Job item
Could you set down every record exactly as it appears?

##### Extracted material #####

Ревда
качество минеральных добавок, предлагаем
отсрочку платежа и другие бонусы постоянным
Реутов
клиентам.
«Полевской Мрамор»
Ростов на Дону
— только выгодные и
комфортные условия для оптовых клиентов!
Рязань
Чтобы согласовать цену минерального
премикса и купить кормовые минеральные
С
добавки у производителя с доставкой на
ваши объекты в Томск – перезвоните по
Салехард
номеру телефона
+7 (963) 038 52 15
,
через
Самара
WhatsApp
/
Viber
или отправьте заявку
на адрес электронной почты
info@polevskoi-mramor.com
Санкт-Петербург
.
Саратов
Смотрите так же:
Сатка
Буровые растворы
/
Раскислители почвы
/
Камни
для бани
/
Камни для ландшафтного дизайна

#####

Answer section
Ревда
качество минеральных добавок, предлагаем
отсрочку платежа и другие бонусы постоянным
Реутов
клиентам.
«Полевской Мрамор»
Ростов на Дону
— только выгодные и
комфортные условия для оптовых клиентов!
Рязань
Чтобы согласовать цену минерального
премикса и купить кормовые минеральные
С
добавки у производителя с доставкой на
ваши объекты в Томск – перезвоните по
Салехард
номеру телефона
+7 (963) 038 52 15
,
через
Самара
WhatsApp
/
Viber
или отправьте заявку
на адрес электронной почты
info@polevskoi-mramor.com
Санкт-Петербург
.
Саратов
Смотрите так же:
Сатка
Буровые растворы
/
Раскислители почвы
/
Камни
для бани
/
Камни для ландшафтного дизайна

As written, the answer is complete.